David Armano's answer is a great one, and he's basically right. But even his correctness doesn't even begin to approach an ugly truth in the marketing and advertising/ PR world. That truth is that big CMO's don't care about returns. No one does. They say they do, and they can hire and fire based on their belief that they do. But at the end of the day, through thick and thin, recessions and busts,firms have budgets to spend and there is only one known known: those budgets will be spent somehow or another.

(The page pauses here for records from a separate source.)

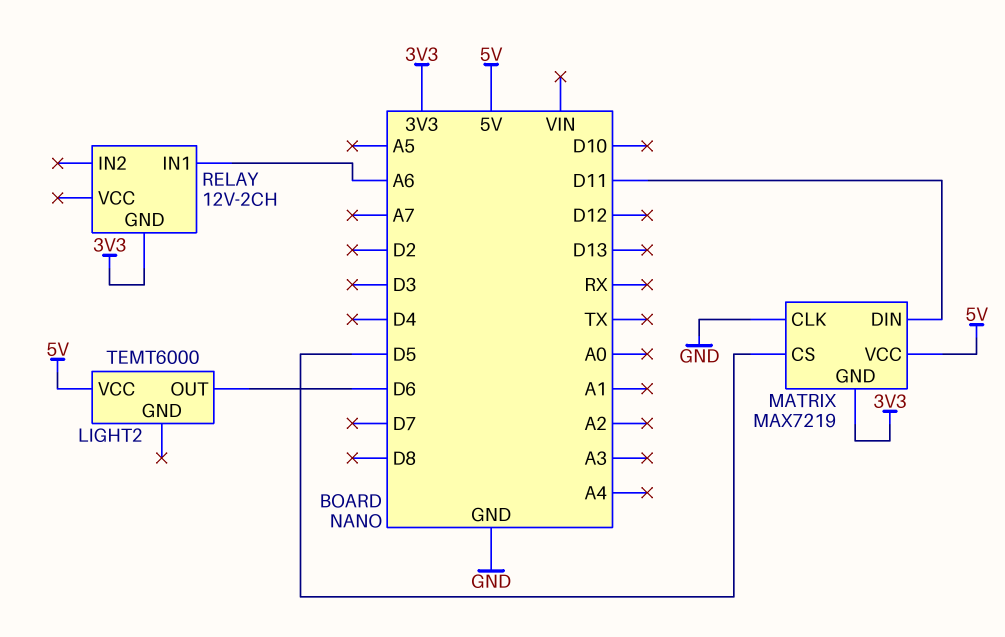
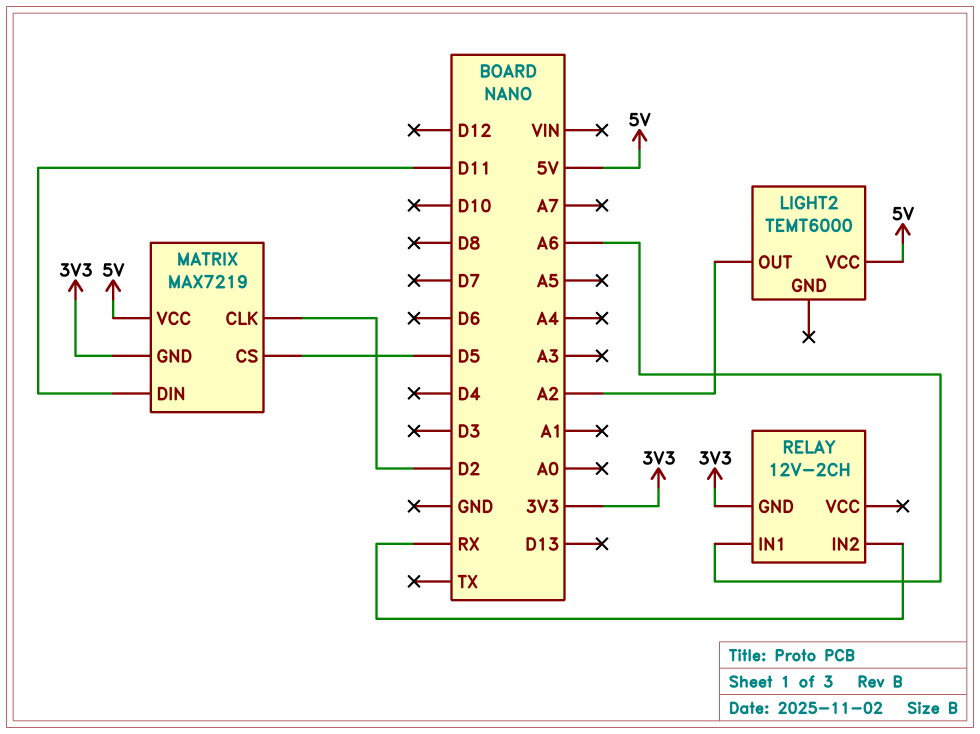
LIGHT2 pin OUT: D6 -> A2
MATRIX pin CLK: GND -> D2
RELAY pin IN2: none -> RX

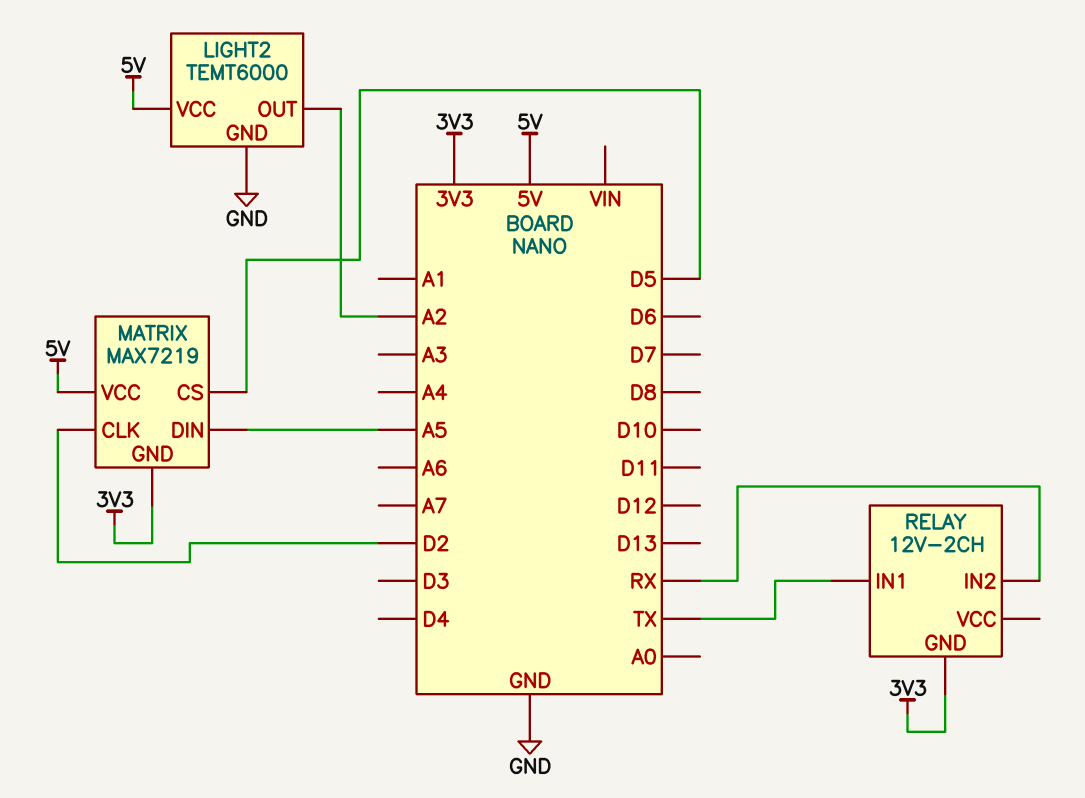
LIGHT2 pin GND: none -> GND
MATRIX pin DIN: D11 -> A5
RELAY pin IN1: A6 -> TX

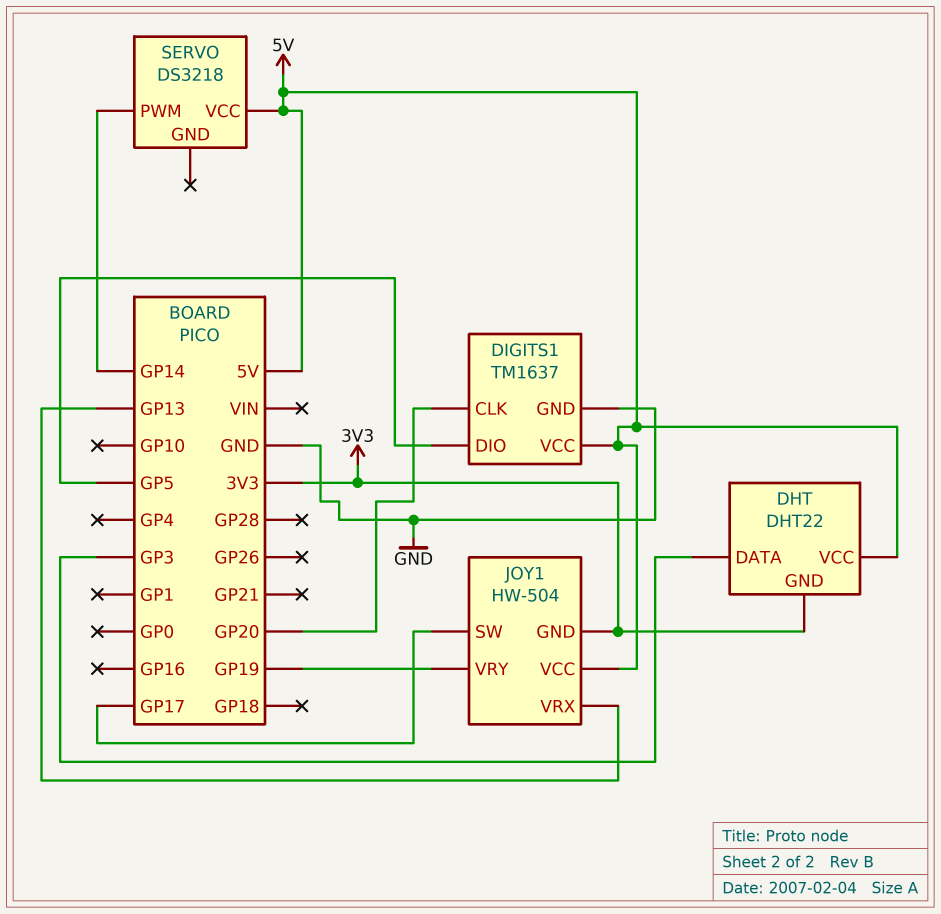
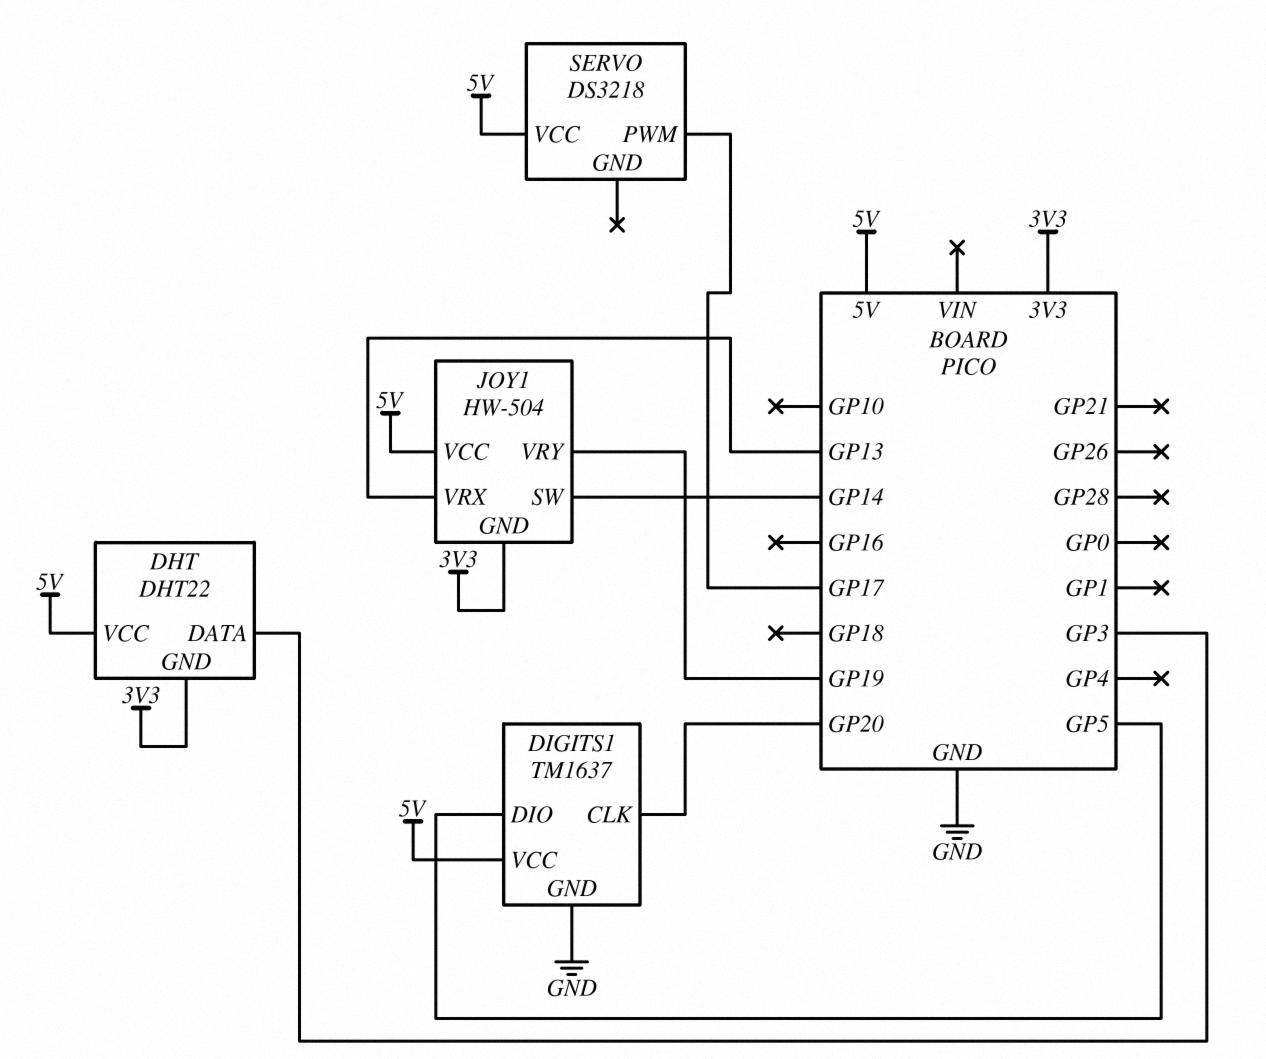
JOY1 pin SW: GP17 -> GP14
SERVO pin PWM: GP14 -> GP17

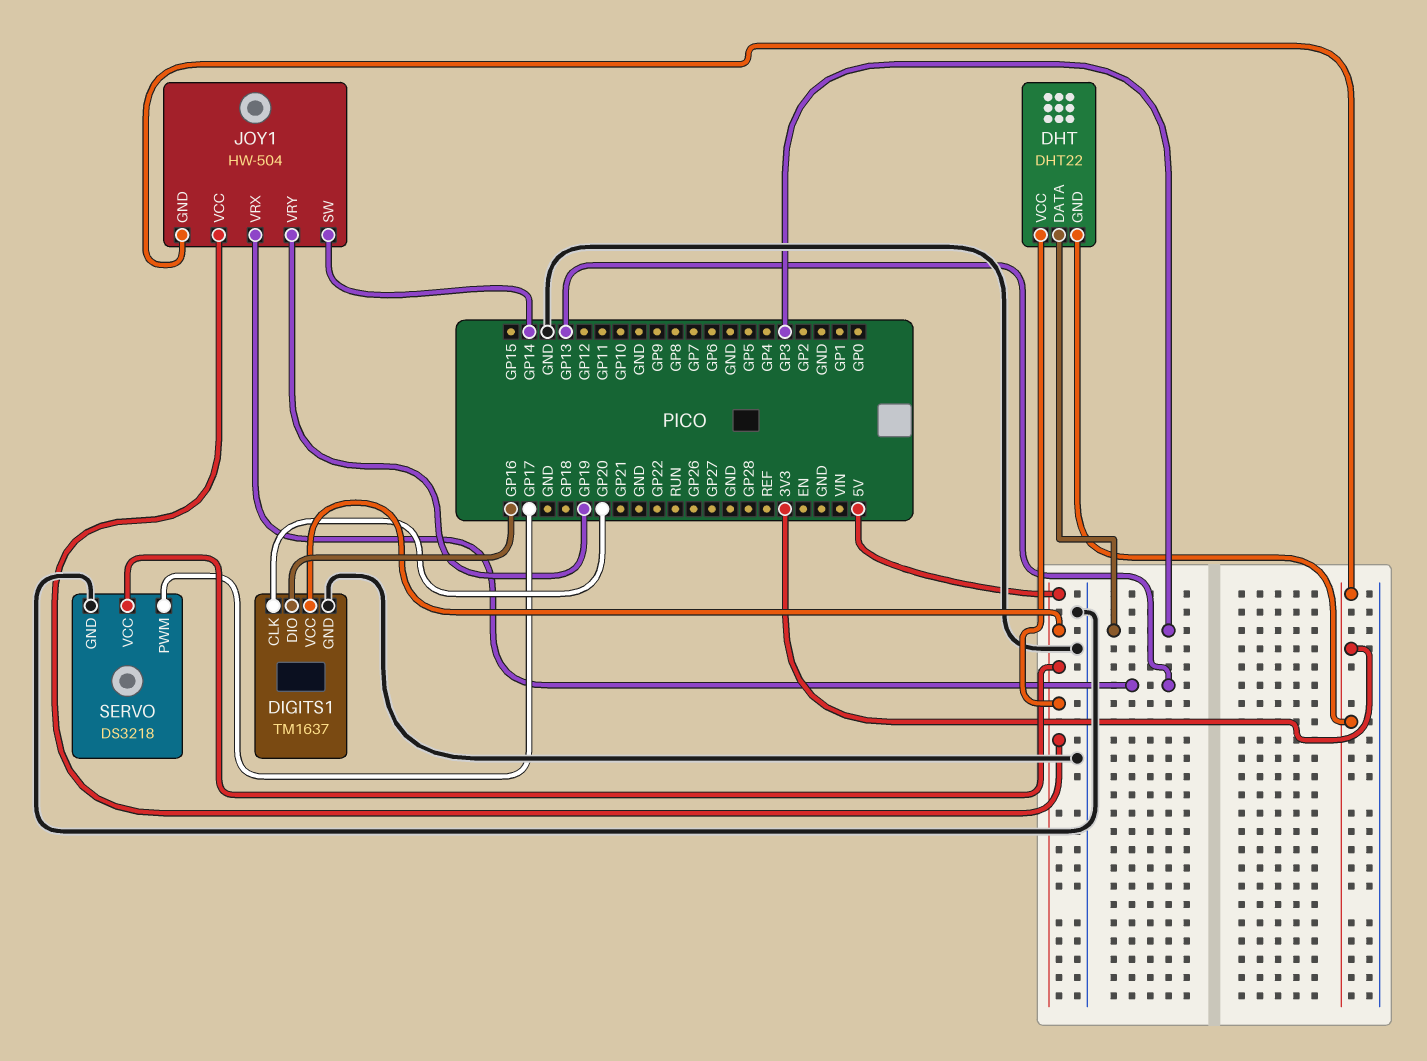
DIGITS1 pin DIO: GP5 -> GP16
SERVO pin GND: none -> GND

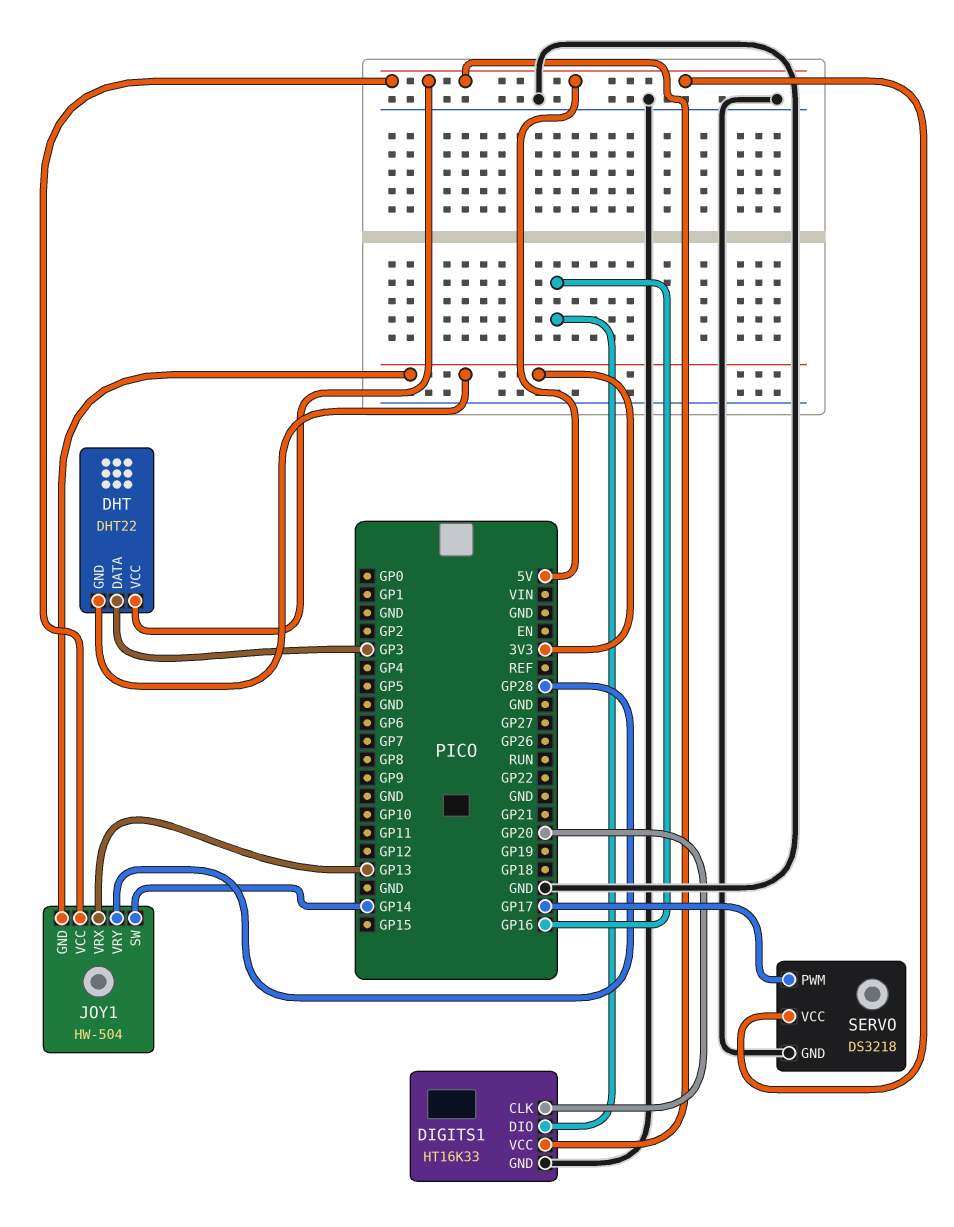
DIGITS1: TM1637 -> HT16K33
JOY1 pin VRY: GP19 -> GP28

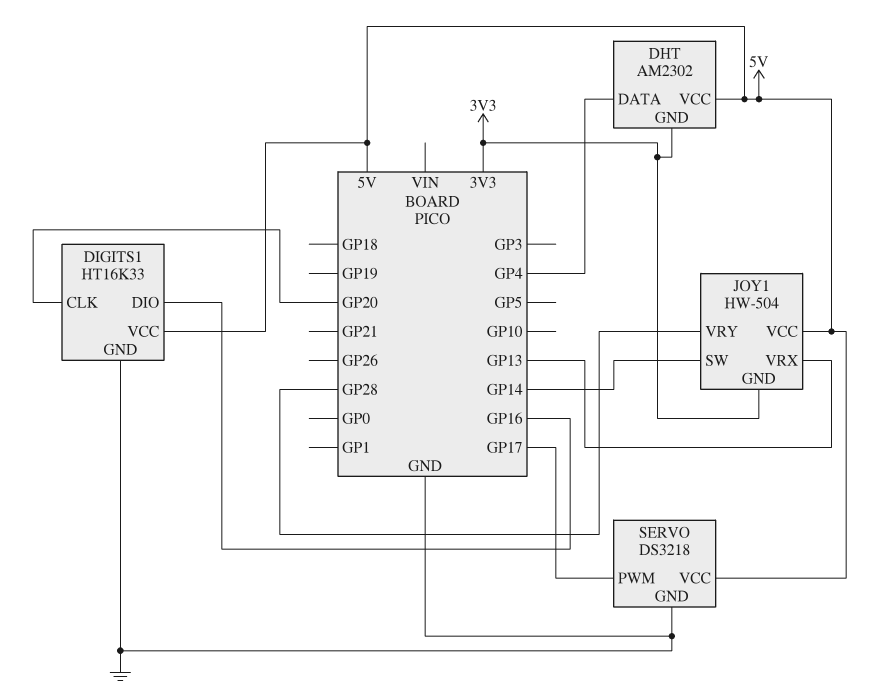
DHT: DHT22 -> AM2302
DHT pin DATA: GP3 -> GP4

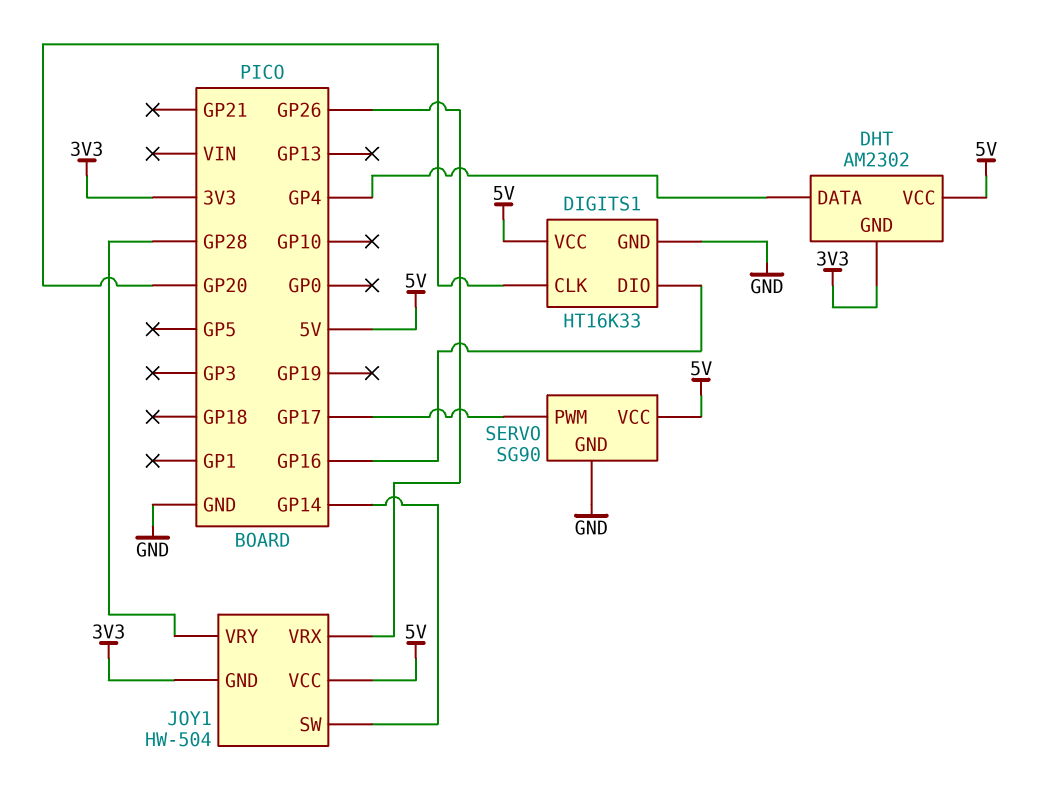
JOY1 pin VRX: GP13 -> GP26
SERVO: DS3218 -> SG90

Sure there will be firms that come along and challenge the existing ones, and some of them will do well and even perhaps replace the behemoths they challenge, but very little of it will have to do how well either manages impressions, engagement, or ya know, sales...

Zachary Adam Cohen

From a European, specifically Nordic perspective, digital departments at most media agencies are under increasing pressure from their advertiser clients to get media deals that not CPM based. The CPM measure is a measure of Impressions, not Engagement.   Integrating the two measures is the real challenge facing media owners and media buyers. Measuring Engagement is mainly about tracking post-impression activities;  the consumer´s follow-up actions over the next 15 to 30 days. Online brand-name searches for example, or visits to the advertiser´s website. To capture this kind of data, most ad serving systems have something called "view-through" and "buy-thru measures. The problem is that these measures are usually not properly weighted in the ad server itself. This is because most ad serving systems are set up to "reward" transactional or immediate responses - clicks. So more ad impressions are automatically served to those campaigns that demonstrate the most immediate clicks. Despite the numerous studies that show that those who click on banners tend not to be the best qualified leads for most advertisers. Finding a way to integrate Engagement and Impressions within the same tracking system (and avoiding the ad serving distortion effect) would create a ton of value for everybody.

Russell Lack

The point highlighted by Armano on inability of the CMO's & agencies to sustain engagement & marketing is rather critical in today's context also, and limiting the use of social technology by brands & organizations. What will be interesting to see is who is able to align best the 4 pillars. Advertising & PR of course are expected to lead from the front & lead the alignment. But today, even traditional web agencies & technology media companies are also looking at offering a 360 degree digital perspective to clients. I think the race has just begun.

Samraat Kakkar

EmpowHER just completed a campaign for a large medical device company that involved a blend of engagement and impressions over 30 days. The campaign was a success achieving 150% more views than stated in the goal. The key to this campaign was two fold: 1.  The campaign used an intriguing ad that asked a provocative question to drive people to view a video to address a targeted health-related question.  2.  The video was funny and entertaining. I believe that reach is the first step.  Engagement and influence will produce the ROI.